Museu da TV, Rádio & Cinema


DIRCINHA BATISTA


Dirce Grandino de Oliveira nasceu em 7 de abril de 1922, na capital paulista.

Era filha de Batista Junior. Sua irmã Linda Batista também era cantora. Dircinha foi atriz e participou de inúmeros filmes brasileiros.

Criança prodígio, Dircinha começou a se apresentar nos palcos aos seis anos de idade. Apresentava-se nos shows de seu pai Batista Junior, em São Paulo e no Rio de Janeiro. Em 1930, aos oito anos, gravou seu primeiro disco com “Borboleta Azul” e “Dircinha“, pela gravadora Columbia. Cantou no programa de Francisco Alves, grande cantor da época, na Rádio Cajuti, onde ficou até os dez anos de idade. Depois transferiu-se para a Rádio Clube do Brasil.

Em 1933, gravou “A Orfã” e “Anjo Enfermo”. E aí começou realmente a vida profissional da cantora e atriz Dircinha Batista, que durou mais de 40 anos e que teve inúmeros sucessos. Todos os compositores importantes da época davam músicas para Dircinha e sua irmã Linda gravarem, pois era certeza de sucesso. E assim ela gravou músicas de Ary Barroso, Chiquinha Gonzaga, Jair Amorim, Garoto, David Nasser, Wilson Batista, João de Barro, Lupicínio Rodrigues, Herivelto Martins e Lourival Faissal, entre outros.

E dentre as centenas de músicas que gravou, as mais importantes foram: “O Sanfoneiro Só Tocava Isso”; “Upa! Upa” ( Meu Trolinho); “Uma Orquestra”; “Rio”; “Senhora”; “Quando o Tempo Passar”; “Piriquitinho Verde”; “Nunca”; “Máscara da Face”; “Mamãe eu Levei Bomba”; “Estranho Amor”; “Alguém como Tu”; “Abre Alas”; “Casinha de Sapé” e “Máscara da Face”.

Em 1940, Dircinha Batista fez sucesso no carnaval com a música “Katucha“, de Georges Moran e Oswaldo Santiago. Então lhe foi oferecido um contrato milionário com a Rádio Ipanema e ela fez uma turnê internacional. Nessa época, ela e a irmã Linda eram as principais cantoras do Rádio. Em 1947, fez o filme “Fogo na Canjica“. Em 1948, foi coroada “Rainha do Rádio”. Em 1952, trabalhando na Rádio Nacional, apresentava o programa “Recepção“.
::::
• SUAS TAREFAS:
(A) Diga se cada afirmação está de acordo com o texto sobre Dircinha Batista: (i) ela nasceu no Rio de Janeiro; (ii) gravou seu primeiro disco aos oito anos; (iii) foi coroada "Rainha do Rádio" em 1952. Responda sim ou não a cada uma e cite as palavras do texto que decidem.
(B) Copie do texto sobre Dircinha Batista tudo o que vai desde "Em 1933, gravou" até "Faissal, entre outros.", sem mudar nada.
(C) Continue a biografia de Dircinha Batista a partir do ponto em que ela termina.

Entradas retiradas de uma coleção:
::::
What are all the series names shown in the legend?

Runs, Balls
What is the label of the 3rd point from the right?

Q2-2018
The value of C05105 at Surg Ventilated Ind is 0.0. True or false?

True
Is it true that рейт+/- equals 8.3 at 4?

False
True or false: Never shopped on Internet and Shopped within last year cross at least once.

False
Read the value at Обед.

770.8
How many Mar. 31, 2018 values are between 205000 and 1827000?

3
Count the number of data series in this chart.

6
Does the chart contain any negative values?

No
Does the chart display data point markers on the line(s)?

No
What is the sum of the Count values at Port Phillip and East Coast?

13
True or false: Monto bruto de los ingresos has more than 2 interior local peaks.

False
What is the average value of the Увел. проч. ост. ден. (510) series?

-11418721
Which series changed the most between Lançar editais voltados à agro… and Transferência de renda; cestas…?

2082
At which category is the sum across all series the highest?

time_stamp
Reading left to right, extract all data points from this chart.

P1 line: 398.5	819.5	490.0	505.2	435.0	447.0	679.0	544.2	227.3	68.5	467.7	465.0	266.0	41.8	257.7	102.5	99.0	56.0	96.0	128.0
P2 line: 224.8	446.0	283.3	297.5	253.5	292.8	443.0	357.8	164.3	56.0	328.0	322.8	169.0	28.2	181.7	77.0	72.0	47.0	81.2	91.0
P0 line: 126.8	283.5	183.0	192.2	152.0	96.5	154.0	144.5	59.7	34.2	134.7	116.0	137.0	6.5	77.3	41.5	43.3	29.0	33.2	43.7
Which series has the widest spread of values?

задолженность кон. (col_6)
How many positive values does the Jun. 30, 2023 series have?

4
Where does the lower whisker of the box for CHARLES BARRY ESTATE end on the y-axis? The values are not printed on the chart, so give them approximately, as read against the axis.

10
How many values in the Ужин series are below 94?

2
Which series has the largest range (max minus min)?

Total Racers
::::
• RESPOSTAS DADAS:
(A)
(i) Não: "nasceu em 7 de abril de 1922, na capital paulista."
(ii) Sim: "Em 1930, aos oito anos, gravou seu primeiro disco"
(iii) Não: "Em 1948, foi coroada “Rainha do Rádio”."

(B)
Em 1933, gravou “A Orfã” e “Anjo Enfermo”. E aí começou realmente a vida profissional da cantora e atriz Dircinha Batista, que durou mais de 40 anos e que teve inúmeros sucessos. Todos os compositores importantes da época davam músicas para Dircinha e sua irmã Linda gravarem, pois era certeza de sucesso. E assim ela gravou músicas de Ary Barroso, Chiquinha Gonzaga, Jair Amorim, Garoto, David Nasser, Wilson Batista, João de Barro, Lupicínio Rodrigues, Herivelto Martins e Lourival Faissal, entre outros.

(C)
Sua filmografia também é enorme. Atuou em 30 filmes, tendo sido o primeiro em 1935, de nome “Alô Alô Brasil”. Em 1936, fez “Alô Alô Carnaval“. E assim continuou, aparecendo todos os anos em produções nacionais. Fez sucesso em 1940, com “Laranja da China”. Em 1947, com “Fogo na Canjica”. E assim fez “Carnaval Barra Limpa”; “007 e Meio no Carnaval”; ” Entrei de Gaiato”; “E de Chuá”; “Metido a Bacana”; “Tira a Mão Daí” e “Carnaval no Fogo”.

Dircinha Batista, diferente da irmã, era mais brejeira, gaiata e alegre. Mas, na década de 1970, quando sua mãe faleceu, ela deixou de cantar. Entrou em depressão. Nos anos 1980, conheceu o cantor José Ricardo, que a amparou e as suas duas irmãs: Linda e Odete. Mas Dircinha deixou mesmo de cantar. E veio a falecer, aos 77 anos de idade, em 18 de junho de 1999.

Anos mais tarde foi lançado o musical “Somos Irmãs”, estrelado por Nicete Bruno e Suely Franco, em homenagem a Linda e Dircinha Batista, cantoras do Brasil que jamais serão esquecidas.